Should the output of `Softmax` be quantized in the Default 8-bit Registry?

Question

Should the output of `Softmax` be quantized in the Default 8-bit Registry?

Closed this issue 3 years ago · 1 comments

Describe the bug
The Default 8-bit quantization registry uses the structure _QuantizeInfo to describe how a given layer should be quantized.
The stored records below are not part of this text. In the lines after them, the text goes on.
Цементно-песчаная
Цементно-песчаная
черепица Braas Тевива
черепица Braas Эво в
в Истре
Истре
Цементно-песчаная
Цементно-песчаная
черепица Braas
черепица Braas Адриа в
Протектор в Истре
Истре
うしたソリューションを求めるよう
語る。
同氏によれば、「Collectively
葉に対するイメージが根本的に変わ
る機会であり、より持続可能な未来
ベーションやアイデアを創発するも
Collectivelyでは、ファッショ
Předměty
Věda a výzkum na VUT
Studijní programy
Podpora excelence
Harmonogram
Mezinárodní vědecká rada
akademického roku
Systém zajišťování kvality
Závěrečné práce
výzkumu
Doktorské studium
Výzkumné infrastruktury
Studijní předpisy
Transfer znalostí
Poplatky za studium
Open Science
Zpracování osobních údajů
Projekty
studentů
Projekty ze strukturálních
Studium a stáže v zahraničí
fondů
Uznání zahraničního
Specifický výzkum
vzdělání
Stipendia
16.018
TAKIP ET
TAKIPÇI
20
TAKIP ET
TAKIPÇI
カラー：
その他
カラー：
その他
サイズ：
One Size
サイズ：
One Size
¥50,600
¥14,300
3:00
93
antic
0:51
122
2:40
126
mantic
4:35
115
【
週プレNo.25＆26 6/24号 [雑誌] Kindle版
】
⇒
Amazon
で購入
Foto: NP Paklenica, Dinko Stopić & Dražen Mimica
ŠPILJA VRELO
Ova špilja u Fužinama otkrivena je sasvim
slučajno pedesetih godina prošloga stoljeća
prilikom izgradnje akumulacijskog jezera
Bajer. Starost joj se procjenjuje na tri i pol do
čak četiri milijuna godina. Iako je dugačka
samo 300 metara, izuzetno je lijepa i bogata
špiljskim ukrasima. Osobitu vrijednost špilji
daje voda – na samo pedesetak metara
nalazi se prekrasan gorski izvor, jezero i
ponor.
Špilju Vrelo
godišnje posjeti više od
Where the initialization arguments are as follows:

class _QuantizeInfo(object):
  """QuantizeInfo."""
  def __init__(self,
               layer_type,
               weight_attrs,
               activation_attrs,
               quantize_output=False):

From what I can tell, the registry does not appear to quantize the output of Softmax layers:

  # TODO(tfmot): expand layers test in quantize_functional_test.py
  # to add more layers to allowlist.
  _LAYER_QUANTIZE_INFO = [
      # Activation Layers
      _QuantizeInfo(layers.ReLU, [], [], True),
      _QuantizeInfo(layers.Softmax, [], []), # Should the fourth arg not be `True` ?

Is this a bug, or a deliberate choice to not quantize the output of Softmax's? Or am I missing something, and they're being subject to simulated quantization in some other place?

Cheers,
Liam

Answer 1 · 2022-01-18T09:39:46.000Z

This is a deliberate choice since the softmax min/max is always between 0 1, it can be quantized post-training. However, if quantized during training, this usually leads to very poor results since it tends to be a binary vector. We have found it better to train with float precision and quantize afterwards if required.

If you require the softmax to be quantized during training, then you can use the quantize_annotate function with custom quantize_config to ensure it is quantized.